Can you get COVID-19 from your groceries? This is what the experts say

By all reasoned calculations, social distancing, contract tracing, and supportive analeptics are beginning to suppress COVID-19 outbreaks around the country. 

Even if the worst is currently behind us, only continued caution and surveillance will keep it there.

With a better understanding of the average size of SARS-Cov-2 fomites, the duration of time that they remain active, the surfaces and temperatures that better facilitate this value, and the maximum distance that infected aerosols are able to travel from their host, the public is well-equipped to leave their homes when necessary. 

When it comes to staying safe during our work commutes and food hunts, there’s a lot to parse and there’s a lot more still on the way. 

However, a final word on how we ought to handle the items we bring in from the outside has been a litter harder to come by. 

According to new data from The Food and Drug Administration, there has yet to be any  evidence of human or animal food or food packaging being associated with the transmission of the coronavirus mutation that causes COVID-19.

“This particular coronavirus causes respiratory illness and is spread from person-to-person, unlike foodborne gastrointestinal or GI viruses, such as norovirus and hepatitis A that often make people ill through contaminated food,” the FDA states.

Given that we’re dealing with a pathogen that resembles few others, most health systems suggest a great deal of caution irrespective of the latest data set. 

Right now, we know that the virus can remain active on packagings like milk containers and detergent bottles for roughly two to three days. 

The same is true of refrigerators, pots, pans, sinks, and water bottles.

For most shipping boxes, SARS-COV-2 cannot survive more than 24 hours.

This value decreases to four to eight hours when applied to aluminum cans, and tinfoil. 

Although the coronavirus doesn’t seem to spread through exposure to food, the FDA recommends thoroughly washing all fruits and produce before consumption. 

FDA guidelines for handling food

Prepare a shopping list in advance. Buy just one to two weeks worth of groceries at a time. Buying more than you need can create unnecessary demand and temporary shortages.

Wear a face covering or mask while you are in the store. Some stores and localities may require it. Check your state, county or city guidelines for any other requirements.

Carry your own wipes, or use one provided by the store to wipe down the handles of the shopping cart or basket. If you use reusable shopping bags, ensure they are cleaned or washed before each use.

Practice social distancing while shopping – keeping at least six feet between you, other shoppers, and store employees. Keep your hands away from your face.

Wash your hands with warm water and soap for at least 20 seconds when you return home and again after you put away your groceries.

Again, there is no evidence of food packaging being associated with the transmission of COVID-19. However, if you wish, you can wipe down product packaging and allow it to air dry, as an extra precaution.

Medical austerity

According to John Hopkins University, 40,700 people have succumbed to COVID-19 in the U.S. and regions in the Midwest are currently evidencing daily case increases of 10% or more. 

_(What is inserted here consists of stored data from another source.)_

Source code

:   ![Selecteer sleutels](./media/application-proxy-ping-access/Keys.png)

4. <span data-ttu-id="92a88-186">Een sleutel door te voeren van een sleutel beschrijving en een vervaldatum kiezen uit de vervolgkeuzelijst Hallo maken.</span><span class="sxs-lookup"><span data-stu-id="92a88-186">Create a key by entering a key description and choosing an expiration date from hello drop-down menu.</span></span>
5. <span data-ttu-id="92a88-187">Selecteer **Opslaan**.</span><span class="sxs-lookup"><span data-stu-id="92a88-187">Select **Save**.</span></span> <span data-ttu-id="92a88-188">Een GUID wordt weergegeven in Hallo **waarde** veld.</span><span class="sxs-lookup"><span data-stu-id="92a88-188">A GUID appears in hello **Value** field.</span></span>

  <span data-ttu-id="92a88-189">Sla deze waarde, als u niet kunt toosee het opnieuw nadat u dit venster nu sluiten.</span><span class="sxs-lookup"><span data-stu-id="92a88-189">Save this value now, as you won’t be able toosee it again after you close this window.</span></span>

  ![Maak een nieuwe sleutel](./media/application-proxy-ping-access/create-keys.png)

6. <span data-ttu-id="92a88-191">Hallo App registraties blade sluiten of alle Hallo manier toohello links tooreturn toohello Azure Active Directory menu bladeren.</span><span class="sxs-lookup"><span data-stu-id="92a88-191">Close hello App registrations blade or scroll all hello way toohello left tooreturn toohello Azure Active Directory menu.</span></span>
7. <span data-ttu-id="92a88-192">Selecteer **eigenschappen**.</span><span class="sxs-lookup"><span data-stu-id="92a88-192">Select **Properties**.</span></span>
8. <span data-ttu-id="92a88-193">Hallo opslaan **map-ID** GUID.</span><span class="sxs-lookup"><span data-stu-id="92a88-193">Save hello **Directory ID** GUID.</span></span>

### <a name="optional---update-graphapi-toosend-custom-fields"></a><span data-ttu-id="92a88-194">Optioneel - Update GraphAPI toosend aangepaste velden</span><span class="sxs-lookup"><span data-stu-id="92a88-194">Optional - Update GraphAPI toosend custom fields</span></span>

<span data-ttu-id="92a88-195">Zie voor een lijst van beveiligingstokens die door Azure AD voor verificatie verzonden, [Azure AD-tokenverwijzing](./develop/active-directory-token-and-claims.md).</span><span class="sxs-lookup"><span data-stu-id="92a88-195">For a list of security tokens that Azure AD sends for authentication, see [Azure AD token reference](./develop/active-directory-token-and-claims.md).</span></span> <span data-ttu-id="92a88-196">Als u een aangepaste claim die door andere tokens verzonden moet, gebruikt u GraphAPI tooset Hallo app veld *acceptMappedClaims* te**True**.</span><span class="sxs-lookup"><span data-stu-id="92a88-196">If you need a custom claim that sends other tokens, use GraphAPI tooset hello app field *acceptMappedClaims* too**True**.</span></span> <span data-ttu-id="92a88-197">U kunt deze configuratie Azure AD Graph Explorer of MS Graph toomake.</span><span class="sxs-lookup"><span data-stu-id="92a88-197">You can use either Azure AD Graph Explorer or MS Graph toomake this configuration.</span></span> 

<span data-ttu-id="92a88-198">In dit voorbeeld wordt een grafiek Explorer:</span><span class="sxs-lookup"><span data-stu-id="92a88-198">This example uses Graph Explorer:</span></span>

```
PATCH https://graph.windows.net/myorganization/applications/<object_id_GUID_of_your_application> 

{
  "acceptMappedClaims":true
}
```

With every bit of promising data it becomes increasingly difficult to stay the course, but as The U.S COVID-19 task force warns, without patience for the research, the path to recovery will not be a sustainable one. 

“If you jump the gun and go into a situation where you have a big spike, you’re going to set yourself back,” Anthony Fauci explained in a press statement. “So as painful as it is to go by the careful guidelines of gradually phasing into a reopening, it’s going to backfire.”